Além de três parentes da ex-subprefeita da Lapa, Soninha Francine (PPS), a filha do secretário estadual de Habitação, Lair Krähenbühl, também está empregada em cargo de confiança (sem concurso público) no governo paulista. Acionado pelo JT, o governo solicitou um parecer da Procuradoria Geral do Estado para saber se a contratação configura nepotismo, prática proibida pelo Supremo Tribunal Federal (STF) desde agosto de 2008.
Júlia Krähenbühl foi nomeada em março de 2007 como assistente técnica da Secretaria do Meio Ambiente. Recebeu duas promoções e, desde junho de 2009, ocupa o cargo de diretora técnica III, com salário inicial de R$ 4,6 mil.

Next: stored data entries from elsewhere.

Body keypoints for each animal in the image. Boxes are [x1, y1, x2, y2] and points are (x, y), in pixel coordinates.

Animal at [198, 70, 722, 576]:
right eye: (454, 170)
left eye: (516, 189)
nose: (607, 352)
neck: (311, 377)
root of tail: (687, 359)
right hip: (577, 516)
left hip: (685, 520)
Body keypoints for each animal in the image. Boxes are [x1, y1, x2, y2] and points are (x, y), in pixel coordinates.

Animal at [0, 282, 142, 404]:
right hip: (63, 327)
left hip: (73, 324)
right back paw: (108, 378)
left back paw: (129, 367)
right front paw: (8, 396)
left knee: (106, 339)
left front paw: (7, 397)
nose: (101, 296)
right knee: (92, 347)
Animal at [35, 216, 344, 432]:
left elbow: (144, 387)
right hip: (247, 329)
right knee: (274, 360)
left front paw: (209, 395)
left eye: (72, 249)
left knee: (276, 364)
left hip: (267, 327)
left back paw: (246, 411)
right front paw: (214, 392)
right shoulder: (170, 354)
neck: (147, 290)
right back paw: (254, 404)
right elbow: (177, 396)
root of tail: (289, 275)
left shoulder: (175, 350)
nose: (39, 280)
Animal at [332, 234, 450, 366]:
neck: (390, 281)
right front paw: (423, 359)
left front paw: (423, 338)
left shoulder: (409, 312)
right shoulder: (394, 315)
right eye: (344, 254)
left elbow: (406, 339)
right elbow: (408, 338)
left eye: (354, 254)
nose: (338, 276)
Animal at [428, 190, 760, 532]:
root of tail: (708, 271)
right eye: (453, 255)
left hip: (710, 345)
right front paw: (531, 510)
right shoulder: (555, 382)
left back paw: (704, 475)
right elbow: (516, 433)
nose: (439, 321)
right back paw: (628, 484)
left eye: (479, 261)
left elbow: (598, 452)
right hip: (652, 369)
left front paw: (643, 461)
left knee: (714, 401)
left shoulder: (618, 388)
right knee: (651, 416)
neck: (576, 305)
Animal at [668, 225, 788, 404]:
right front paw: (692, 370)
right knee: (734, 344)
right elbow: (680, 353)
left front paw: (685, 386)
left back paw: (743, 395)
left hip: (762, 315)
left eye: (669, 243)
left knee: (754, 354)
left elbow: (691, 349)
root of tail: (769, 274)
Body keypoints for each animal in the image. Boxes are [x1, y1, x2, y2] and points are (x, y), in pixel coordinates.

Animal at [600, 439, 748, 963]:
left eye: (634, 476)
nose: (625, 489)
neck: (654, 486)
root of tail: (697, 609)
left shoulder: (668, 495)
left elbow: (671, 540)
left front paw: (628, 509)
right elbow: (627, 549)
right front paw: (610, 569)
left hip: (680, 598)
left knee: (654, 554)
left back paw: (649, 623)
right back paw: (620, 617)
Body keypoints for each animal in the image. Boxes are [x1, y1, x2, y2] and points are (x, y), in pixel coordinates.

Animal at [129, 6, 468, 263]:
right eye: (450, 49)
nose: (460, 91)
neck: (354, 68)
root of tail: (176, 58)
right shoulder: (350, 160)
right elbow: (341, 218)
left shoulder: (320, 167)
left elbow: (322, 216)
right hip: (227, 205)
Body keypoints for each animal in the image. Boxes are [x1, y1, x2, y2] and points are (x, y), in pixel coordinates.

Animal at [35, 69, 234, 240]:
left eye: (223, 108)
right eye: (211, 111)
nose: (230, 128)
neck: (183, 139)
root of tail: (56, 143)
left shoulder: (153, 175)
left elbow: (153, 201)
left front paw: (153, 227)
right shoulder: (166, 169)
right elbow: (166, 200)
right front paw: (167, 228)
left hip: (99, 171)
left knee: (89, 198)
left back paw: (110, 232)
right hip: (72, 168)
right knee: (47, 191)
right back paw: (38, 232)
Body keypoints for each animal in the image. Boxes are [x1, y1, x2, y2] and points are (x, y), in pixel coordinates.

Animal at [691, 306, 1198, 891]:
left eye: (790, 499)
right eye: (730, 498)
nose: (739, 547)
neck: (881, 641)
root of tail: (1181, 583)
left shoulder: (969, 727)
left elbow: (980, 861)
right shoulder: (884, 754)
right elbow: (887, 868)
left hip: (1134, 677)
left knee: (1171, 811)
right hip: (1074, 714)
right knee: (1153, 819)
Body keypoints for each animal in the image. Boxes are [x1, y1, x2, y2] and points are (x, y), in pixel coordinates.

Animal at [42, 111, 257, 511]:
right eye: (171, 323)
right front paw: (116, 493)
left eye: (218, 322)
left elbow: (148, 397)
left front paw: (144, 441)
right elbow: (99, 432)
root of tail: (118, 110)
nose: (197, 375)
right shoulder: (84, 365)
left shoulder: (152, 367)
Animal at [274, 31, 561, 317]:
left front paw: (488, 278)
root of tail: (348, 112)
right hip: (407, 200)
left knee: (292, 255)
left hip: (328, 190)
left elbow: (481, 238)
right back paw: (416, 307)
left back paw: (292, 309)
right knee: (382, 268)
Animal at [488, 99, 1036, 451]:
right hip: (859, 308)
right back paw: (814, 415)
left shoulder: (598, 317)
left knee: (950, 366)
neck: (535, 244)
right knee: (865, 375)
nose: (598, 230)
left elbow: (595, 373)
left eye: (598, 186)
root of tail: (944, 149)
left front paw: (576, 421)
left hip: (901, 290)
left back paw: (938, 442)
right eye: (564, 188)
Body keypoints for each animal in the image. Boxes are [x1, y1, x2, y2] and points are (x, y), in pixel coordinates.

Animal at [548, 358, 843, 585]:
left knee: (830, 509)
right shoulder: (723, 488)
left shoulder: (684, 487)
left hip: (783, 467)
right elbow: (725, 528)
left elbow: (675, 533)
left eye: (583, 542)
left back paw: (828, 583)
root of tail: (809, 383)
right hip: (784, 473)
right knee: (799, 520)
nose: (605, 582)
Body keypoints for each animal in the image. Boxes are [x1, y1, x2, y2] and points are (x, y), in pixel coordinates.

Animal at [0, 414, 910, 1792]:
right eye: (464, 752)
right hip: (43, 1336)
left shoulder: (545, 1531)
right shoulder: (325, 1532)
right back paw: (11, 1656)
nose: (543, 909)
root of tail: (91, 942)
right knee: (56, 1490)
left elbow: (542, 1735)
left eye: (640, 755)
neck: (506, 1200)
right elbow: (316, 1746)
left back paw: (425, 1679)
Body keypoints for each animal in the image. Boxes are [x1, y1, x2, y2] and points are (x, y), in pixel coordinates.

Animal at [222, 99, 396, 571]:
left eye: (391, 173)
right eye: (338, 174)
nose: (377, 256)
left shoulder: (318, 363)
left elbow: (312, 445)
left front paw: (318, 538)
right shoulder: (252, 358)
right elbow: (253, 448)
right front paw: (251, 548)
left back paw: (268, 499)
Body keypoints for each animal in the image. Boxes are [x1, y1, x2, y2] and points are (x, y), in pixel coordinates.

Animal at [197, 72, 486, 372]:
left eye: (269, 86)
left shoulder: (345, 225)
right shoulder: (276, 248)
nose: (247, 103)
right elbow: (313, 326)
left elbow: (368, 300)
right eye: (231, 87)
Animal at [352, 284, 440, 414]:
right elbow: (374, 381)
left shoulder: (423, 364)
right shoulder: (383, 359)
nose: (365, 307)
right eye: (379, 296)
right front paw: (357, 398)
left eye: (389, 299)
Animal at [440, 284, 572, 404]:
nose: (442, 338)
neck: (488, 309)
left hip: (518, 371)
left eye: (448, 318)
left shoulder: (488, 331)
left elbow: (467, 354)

A nomeação de Júlia ocorreu junto com a de Rachel Marmo Azzari Domenichelli, filha mais velha de Soninha e que também ocupa cargo comissionado na mesma pasta. Além dela, a filha do meio Sarah e a irmã Tânia Esther também têm emprego sem concurso no governo. A primeira na Secretaria de Cultura e a segunda no cerimonial do Palácio.

Embora Soninha seja conselheira da Companhia Ambiental de São Paulo (Cetesb), posto pelo qual recebe jetom de R$ 3,5 mil por cada reunião do conselho, a nomeação de seus parentes não configuraria nepotismo porque ela não ocupa mais cargo público – deixou a subprefeitura da Lapa em março e se tornou coordenadora na internet da campanha presidencial do ex-governador José Serra (PSDB).
Prática proibida
A contratação de parentes no poder público é proibida desde agosto de 2008, quando o STF aprovou uma súmula vinculante vetando a “nomeação de cônjuge, companheiro ou parente em linha reta, colateral ou por afinidade, até o terceiro grau, para o exercício de cargo em comissão ou de confiança” nos três Poderes.
A contratação da filha de Krähenbühl ocorreu três meses depois de ele tomar posse como secretário de Habitação da gestão José Serra/Alberto Goldman (PSDB), em janeiro de 2007. Ele foi nomeado por indicação do PPS, partido de Soninha, e acumula o cargo de presidente da Companhia de Desenvolvimento Habitacional e Urbano (CDHU).
Em nota, o governo afirmou que “solicitou um parecer da Procuradoria Geral do Estado, sobre a legalidade da contratação” de Júlia e informou que ela “estagiou em laboratórios da Cetesb” entre 2003 e 2005 e “foi efetivada no cargo comissionado” após se formar em biologia.